¿Qué es una prueba EVP?
Una prueba de EVP, o prueba de enfermedad vascular periférica, es un procedimiento de diagnóstico utilizado para evaluar el flujo sanguíneo y la presión arterial en los vasos sanguíneos, especialmente en las extremidades, con el fin de diagnosticar afecciones como la arteriopatía periférica (EAP).
Esta prueba ayuda a identificar los factores de riesgo y los síntomas de un flujo sanguíneo deficiente, como dolor en las piernas o claudicación intermitente. En ella intervienen varios métodos no invasivos como la medición del índice tobillo-brazo (ITB), los estudios de flujo con ultrasonidos Doppler, el registro del volumen del pulso (RVP), la angiografía por resonancia magnética (ARM) y la exploración física.

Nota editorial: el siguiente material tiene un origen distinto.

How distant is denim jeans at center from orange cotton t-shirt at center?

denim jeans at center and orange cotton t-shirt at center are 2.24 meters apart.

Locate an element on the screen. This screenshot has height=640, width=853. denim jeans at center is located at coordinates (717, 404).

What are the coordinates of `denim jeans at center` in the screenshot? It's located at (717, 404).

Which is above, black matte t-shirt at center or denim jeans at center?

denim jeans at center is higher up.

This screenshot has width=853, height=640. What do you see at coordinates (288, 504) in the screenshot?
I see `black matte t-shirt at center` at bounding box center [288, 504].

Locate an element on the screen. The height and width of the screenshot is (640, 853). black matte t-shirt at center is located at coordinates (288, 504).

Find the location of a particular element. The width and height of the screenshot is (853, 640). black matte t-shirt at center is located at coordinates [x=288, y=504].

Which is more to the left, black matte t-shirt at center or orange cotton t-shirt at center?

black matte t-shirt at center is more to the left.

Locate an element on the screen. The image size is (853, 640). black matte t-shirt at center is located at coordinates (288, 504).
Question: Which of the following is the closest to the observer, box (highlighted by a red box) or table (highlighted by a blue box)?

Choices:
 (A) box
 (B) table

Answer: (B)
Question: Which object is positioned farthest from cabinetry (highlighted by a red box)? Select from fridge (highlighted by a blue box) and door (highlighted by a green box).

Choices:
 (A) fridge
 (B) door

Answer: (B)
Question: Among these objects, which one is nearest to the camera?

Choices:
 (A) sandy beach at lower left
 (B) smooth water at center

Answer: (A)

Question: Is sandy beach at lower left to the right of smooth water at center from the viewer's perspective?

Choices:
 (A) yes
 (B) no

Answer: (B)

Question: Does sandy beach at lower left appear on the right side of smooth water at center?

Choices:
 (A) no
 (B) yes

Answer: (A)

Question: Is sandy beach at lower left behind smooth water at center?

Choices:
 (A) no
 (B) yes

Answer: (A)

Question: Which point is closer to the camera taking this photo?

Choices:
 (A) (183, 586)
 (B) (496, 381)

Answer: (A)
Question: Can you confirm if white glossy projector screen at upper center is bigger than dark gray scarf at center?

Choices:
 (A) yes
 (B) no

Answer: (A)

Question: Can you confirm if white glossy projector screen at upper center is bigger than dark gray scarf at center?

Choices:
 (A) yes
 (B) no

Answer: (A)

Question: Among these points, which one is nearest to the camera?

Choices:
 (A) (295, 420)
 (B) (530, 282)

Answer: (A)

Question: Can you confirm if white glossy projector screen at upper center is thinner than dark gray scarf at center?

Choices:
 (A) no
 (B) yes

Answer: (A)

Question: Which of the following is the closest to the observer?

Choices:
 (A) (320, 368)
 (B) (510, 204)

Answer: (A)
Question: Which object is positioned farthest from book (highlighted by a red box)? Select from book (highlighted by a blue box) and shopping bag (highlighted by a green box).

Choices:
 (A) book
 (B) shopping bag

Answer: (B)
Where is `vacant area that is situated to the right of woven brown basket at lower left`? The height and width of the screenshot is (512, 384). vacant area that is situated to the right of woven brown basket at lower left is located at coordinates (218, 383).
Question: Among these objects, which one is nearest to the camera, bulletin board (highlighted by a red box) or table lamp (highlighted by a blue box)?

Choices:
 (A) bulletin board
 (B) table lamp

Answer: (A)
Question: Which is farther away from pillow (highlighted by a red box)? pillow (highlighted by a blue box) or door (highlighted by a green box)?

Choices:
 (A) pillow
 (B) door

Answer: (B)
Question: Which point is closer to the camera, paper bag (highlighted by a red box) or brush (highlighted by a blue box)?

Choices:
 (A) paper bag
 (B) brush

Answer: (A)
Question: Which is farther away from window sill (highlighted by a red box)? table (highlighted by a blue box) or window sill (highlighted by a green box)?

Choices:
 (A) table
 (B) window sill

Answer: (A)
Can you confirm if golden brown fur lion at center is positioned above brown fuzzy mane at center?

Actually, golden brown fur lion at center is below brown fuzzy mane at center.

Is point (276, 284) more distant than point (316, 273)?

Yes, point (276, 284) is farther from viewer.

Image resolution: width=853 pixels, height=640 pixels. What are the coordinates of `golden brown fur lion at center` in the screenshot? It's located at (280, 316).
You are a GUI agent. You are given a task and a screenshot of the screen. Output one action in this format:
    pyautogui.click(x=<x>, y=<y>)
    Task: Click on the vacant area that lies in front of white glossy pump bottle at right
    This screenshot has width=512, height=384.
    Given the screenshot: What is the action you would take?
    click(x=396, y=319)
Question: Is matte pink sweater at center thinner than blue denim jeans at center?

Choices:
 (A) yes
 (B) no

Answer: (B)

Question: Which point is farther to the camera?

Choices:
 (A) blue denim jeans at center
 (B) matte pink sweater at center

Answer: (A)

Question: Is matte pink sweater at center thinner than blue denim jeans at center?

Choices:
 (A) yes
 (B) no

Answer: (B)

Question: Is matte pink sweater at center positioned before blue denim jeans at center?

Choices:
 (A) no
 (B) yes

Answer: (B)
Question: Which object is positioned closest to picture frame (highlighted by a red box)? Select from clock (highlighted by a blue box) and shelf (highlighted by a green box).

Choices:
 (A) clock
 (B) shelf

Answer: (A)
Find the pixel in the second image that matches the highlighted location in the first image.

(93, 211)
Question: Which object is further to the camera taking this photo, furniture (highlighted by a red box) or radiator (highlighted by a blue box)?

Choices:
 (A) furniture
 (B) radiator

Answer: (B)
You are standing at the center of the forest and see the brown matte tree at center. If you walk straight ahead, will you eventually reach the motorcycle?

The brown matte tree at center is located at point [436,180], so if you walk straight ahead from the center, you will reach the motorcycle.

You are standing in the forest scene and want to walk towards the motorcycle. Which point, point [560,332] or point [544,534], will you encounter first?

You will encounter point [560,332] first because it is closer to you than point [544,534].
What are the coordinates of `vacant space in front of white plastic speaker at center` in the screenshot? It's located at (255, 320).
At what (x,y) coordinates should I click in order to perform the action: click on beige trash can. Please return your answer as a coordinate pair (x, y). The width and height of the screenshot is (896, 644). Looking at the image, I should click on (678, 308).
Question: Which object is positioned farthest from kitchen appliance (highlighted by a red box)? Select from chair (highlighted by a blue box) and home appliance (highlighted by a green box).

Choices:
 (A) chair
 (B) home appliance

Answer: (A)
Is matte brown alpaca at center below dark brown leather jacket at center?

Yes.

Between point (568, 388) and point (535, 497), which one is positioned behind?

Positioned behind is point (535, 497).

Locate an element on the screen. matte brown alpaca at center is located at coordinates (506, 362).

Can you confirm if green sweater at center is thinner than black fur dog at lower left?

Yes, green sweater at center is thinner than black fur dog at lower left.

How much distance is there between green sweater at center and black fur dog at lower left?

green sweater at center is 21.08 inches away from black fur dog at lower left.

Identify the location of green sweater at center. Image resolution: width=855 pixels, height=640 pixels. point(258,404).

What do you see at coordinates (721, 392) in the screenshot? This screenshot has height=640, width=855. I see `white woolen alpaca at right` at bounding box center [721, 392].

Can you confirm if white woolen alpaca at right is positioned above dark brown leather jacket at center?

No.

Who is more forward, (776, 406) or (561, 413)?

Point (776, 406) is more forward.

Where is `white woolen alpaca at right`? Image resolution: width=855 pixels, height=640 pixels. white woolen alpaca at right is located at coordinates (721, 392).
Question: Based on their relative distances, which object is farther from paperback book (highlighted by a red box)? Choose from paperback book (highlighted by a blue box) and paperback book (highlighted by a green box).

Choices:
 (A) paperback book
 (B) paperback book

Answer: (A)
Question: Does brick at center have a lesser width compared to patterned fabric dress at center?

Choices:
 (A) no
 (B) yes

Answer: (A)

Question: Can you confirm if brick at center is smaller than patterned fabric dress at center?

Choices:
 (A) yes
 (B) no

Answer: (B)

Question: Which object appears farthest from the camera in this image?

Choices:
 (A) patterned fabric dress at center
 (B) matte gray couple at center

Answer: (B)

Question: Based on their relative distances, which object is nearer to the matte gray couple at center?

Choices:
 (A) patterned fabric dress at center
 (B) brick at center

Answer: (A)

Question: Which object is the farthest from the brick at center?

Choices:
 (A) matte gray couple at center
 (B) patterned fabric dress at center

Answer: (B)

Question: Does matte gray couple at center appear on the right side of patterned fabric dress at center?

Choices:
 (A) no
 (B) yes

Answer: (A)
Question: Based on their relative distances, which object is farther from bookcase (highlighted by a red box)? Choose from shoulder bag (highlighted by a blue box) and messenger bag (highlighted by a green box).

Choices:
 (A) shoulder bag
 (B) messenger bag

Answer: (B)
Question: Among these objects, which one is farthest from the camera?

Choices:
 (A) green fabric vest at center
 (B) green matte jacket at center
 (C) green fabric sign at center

Durante la prueba EVP, se toman mediciones de la presión arterial en distintos puntos de las extremidades utilizando un manguito de presión arterial y ultrasonidos Doppler para evaluar el flujo sanguíneo. Una prueba ABI compara las lecturas de la presión arterial en el tobillo y el brazo para detectar una reducción del flujo sanguíneo. Además, se utilizan ondas sonoras para evaluar las anomalías de los vasos sanguíneos y la presencia de arterias estrechas o coágulos de sangre.
Durante la evaluación se tienen en cuenta los antecedentes médicos y familiares, así como otros factores de riesgo como la hipertensión, el colesterol alto, la diabetes y el tabaquismo. A menudo se recomiendan cambios en el estilo de vida, como hacer ejercicio con regularidad, dejar de fumar y controlar los niveles de colesterol, para prevenir la enfermedad vascular periférica y mejorar la circulación sanguínea.
Si se detecta una EVP grave, pueden ser necesarias otras opciones de tratamiento como la angioplastia con balón, la cirugía de bypass o la cirugía vascular para restablecer el flujo sanguíneo y prevenir complicaciones como los infartos o la isquemia de las extremidades.